This is, I guess,a continuation of my previous post - because what will follow is me stating my subject position and contextualising why I think, feel and respond to the Te Papa story in the way I do.
I'm a historian. A writer. I am do this because the past, and objects from the past, have, and always have had, meaning to me that I cannot rationalise or easily explain. Example: age ten, giggling and excited, I enter Notre Dame. Tourists throng on the cobbles. I look up and see the Rose Window. I am silent. Filled with an unknown feeling of terror, awe, pleasure and sadness. People made this. It had immutable meanings to them. Their effort, their mahi (work), their lives - seem to speak to me out of the past.
Example: Age 23, at a Passover seder, I meet a survivor. I shake his hand and the numbers on his arm fill me with tears, coldness, horror. That tattoo is the signifier, to me, of extreme evil. He wears it as an old friend, something he carries to ensure that the past cannot be forgotten.
Example: It is November, any year since I became an adult. I take out my folder of recipes and begin to make courimbiades, the Greek shortbread that my mother made every year. She is dead. She died eight years ago. I can feel her next to me, with me, as I watch my children shape the biscuits and insert the cloves.
Example: I am in the Auckland War Memorial Museum storage area, locating objects for inclusion in a book I am editing. We want to re-photograph many of the taonga, since the images from the previous edition of the book are very old. I don't wear gloves; neither does the curator. We touch the ancient bone, pounamu, wood with our bare hands so that our wairua can speak to the wairua of the object; the mana of the person who made it. I go into the area reserved for korowai; the curator asks me if I would like to try on a beautiful cloak made by Dame Rangimarie Hetet. Wearing it, I feel open, like a conduit, a doorway to the past.
I'll stop. You get the picture. For me, the past is palpable. And sacred. Things people have made, loved, touched, preserved, discarded - these things are powerful and carry within them the wairua of those who have interacted with them over time.
So - Te Papa. A few facts first: the taonga under contention are items that will never be displayed. The Museum holds them as kaitiaki; they are to be accessed only by the whanau and hapu that gifted them. There will never be a need to exclude members of the public, in a public exhibition context, from viewing them. There is little public understanding of this aspect of a musuem's role - preservation without public display.

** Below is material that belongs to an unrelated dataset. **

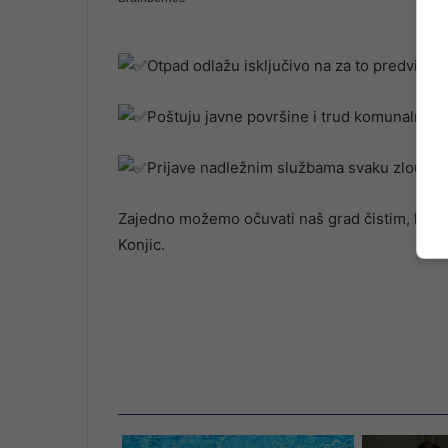
Otpad odlažu isključivo na za to predviđen
Poštuju javne površine i trud komunalnih s
Prijave nadležnim službama svaku zloupotre
Zajedno možemo očuvati naš grad čistim, lijepi
Konjic.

The edict restricting access was advice; perhaps badly worded. However, those invited are all museum workers, aware of the context for the advice.
I am a feminist; how could I not be. I abhor cultural relativism. The edict, with the implications that women employees may have to pass on personal information to employers or co-workers, makes me uncomfortable.
But I'm also highly aware that objects do have power; and that we ignore this at our peril. I don't go into the Holocaust Gallery at the Auckland Musuem, despite this being my area of research. The objects there displayed have too much power for me to cope with interacting with them regularly. I go in once a year, on Yom HaShoah; I take my children; I explain.
So the brouhaha has me conflicted; however, I know that there are more things in heaven and earth than are dreamed of in your philosophy, Horatio. So I happily embrace the conflict. Objects have power; the past never leaves us; men and women are equal in their abilities and rights; peoples have differing ways of respecting and understanding the past; New Zealand re-negotiates our understandings of the past continuously.